Your assignment —
Reproduce the entries beneath exactly, without their images.

Data excerpts —

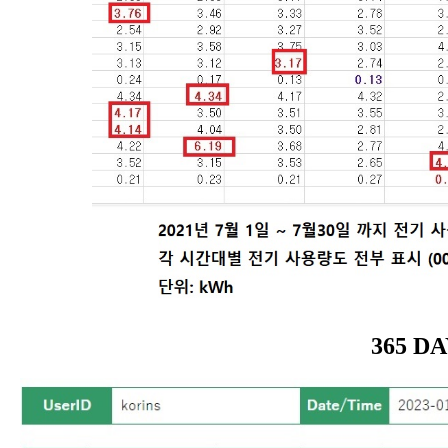
365 D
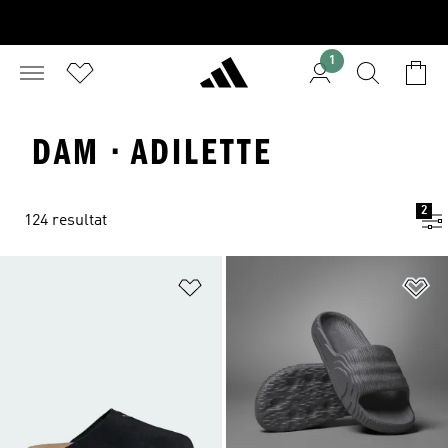
1
DAM · ADILETTE
2
124 resultat
Lägg till på önskelistan
Lä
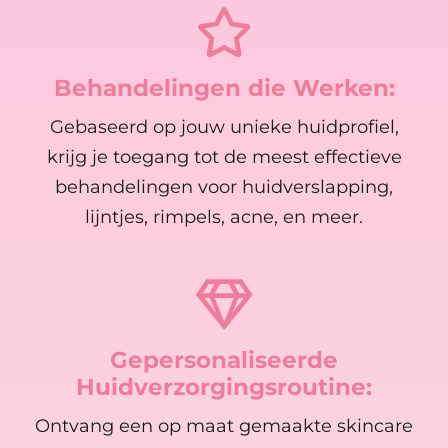
Behandelingen die Werken:
Gebaseerd op jouw unieke huidprofiel,
krijg je toegang tot de meest effectieve
behandelingen voor huidverslapping,
lijntjes, rimpels, acne, en meer.
Gepersonaliseerde
Huidverzorgingsroutine:
Ontvang een op maat gemaakte skincare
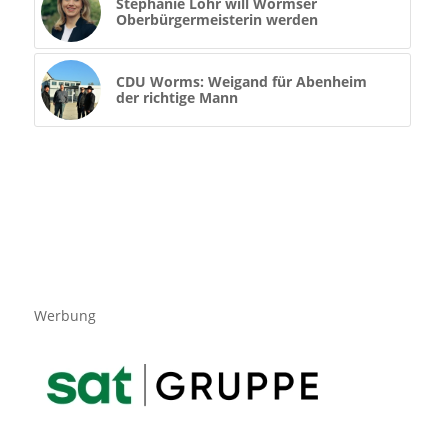
Stephanie Lohr will Wormser
Oberbürgermeisterin werden
CDU Worms: Weigand für Abenheim
der richtige Mann
Werbung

Output below —
365 D
1
DAM · ADILETTE
2
124 resultat
Lägg till på önskelistan
Lä
Behandelingen die Werken:
Gebaseerd op jouw unieke huidprofiel,
krijg je toegang tot de meest effectieve
behandelingen voor huidverslapping,
lijntjes, rimpels, acne, en meer.
Gepersonaliseerde
Huidverzorgingsroutine:
Ontvang een op maat gemaakte skincare
Stephanie Lohr will Wormser
Oberbürgermeisterin werden
CDU Worms: Weigand für Abenheim
der richtige Mann
Werbung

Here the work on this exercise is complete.